While the savages made this sortie, another body of them made a sally from a different point, and with tumultuous yells drove our sepoys from a church which they occupied, and this post Don Felix instantly filled with men of the Regimiento del Rey, till Draper's field-guns dislodged them, with the loss of seventy men. But this cost him an officer and forty men of the 79th. After this, the courage of the Pampangos cooled, and by them the city was nearly left to its fate, which was soon sealed.

A practicable breach was made, and sixty volunteers of different corps, under Lieutenant Russel of the 49th, supported by the grenadiers of that regiment, led the forlorn hope. "Colonel Monson and Major More were at the head of two grand divisions of the 79th; the battalion of seamen advanced next, sustained by other two divisions of the 79th; the Company's troops closing the rear." In this order the forces made a furious rush, with the bayonet, at the breach, which was carried in spite of all opposition, and the troops forced their way into the Plaza, where the Spaniards fired on

them from the houses, and Major More was shot by the arrow of a Pampango. In the guardhouse above the Royal Gate 100 defenders, who refused all quarter, were bayoneted to the last man; three hundred more, who attempted to escape over the river Passig, were drowned; the archbishop and staff capitulated in the Casa del Ayuntamiento, to Captain Dupont of Draper's regiment, and the capital of the Philippines was won. It was ransomed from pillage on the payment of four millions of dollars, and in it were taken 556 pieces of brass and iron cannon and mortars, and with it fell the whole archipelago under our dominion.*

The flames of war were now kindled in the Carnatic by Hyder Ali, the ruler of Mysore, whom we last saw in brief alliance with James Francis Law and his band of roving Frenchmen. This remarkable adventurer, who became one of our most formidable antagonists in India, had since his expedition towards Pondicherry, in his vain attempt to succour the Count de Lally, greatly added to his forces, which were chiefly recruited from the wild and military freebooting tribes of Western India; but instead of paying them, Hyder made the singular arrangement that they should pay him, by according him half the booty they might win under his banner; thus, by degrees, he won more horses, elephants, camels, arms, and treasure than his nominal master, the Rajah of Mysore, upon whom he ultimately made war; and, as the court of the latter had the usual number of disaffected chiefs and traitors, he defeated and made him prisoner, and as his name and habits attached all marauders to his standard, out of the fragments of old principalities he formed for himself the great, compact, warlike, and vigorous empire of Mysore. Therein he became the founder of Mohammedanism, and our most dreaded and strongest enemy in India. By the end of 1761, the authority of this singular marauder was firmly established in Mysore, a country enclosed by the Eastern and Western Ghauts, 210 miles in length, by 140 in breadth, having a fertile table-land 3,000 feet above the level of the sea.

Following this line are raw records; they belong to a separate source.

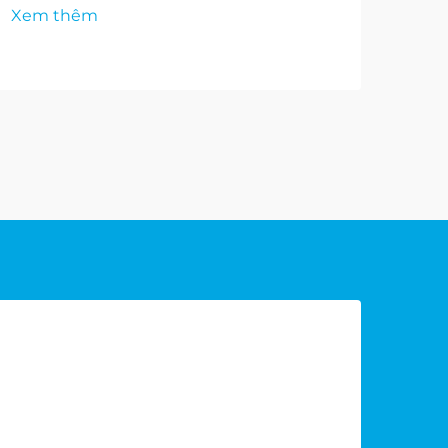
Xem thêm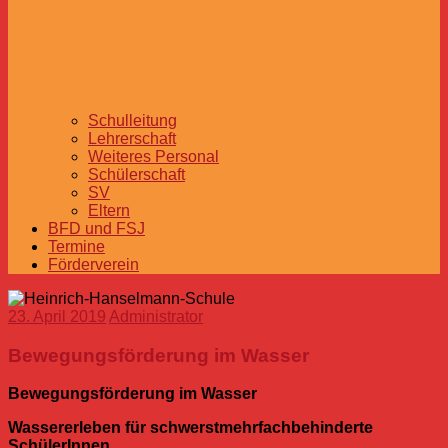
Schulleitung
Lehrerschaft
Weiteres Personal
Schülerschaft
SV
Eltern
BFD und FSJ
Termine
Förderverein
23. April 2019
Administrator
Bewegungsförderung im Wasser
Bewegungsförderung im Wasser
Wassererleben für schwerstmehrfachbehinderte
SchülerInnen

His origin was a most humble one. His grandfather had been a wandering dervish; Macaulay says his father was a petty collector of revenue; but another account has it that he was a naik or subaltern, for, in the very scarce papers of Baron Grant, we are told, that "about the year 1728, Cuttalich Khan, Soubah or GovernorGeneral of the Deccan, sent Termamoud Khan, an officer of reputation, and a Patan by birth, to deprive the Nabob Abdoul Ressoul Khan of his * Draper's Despatches.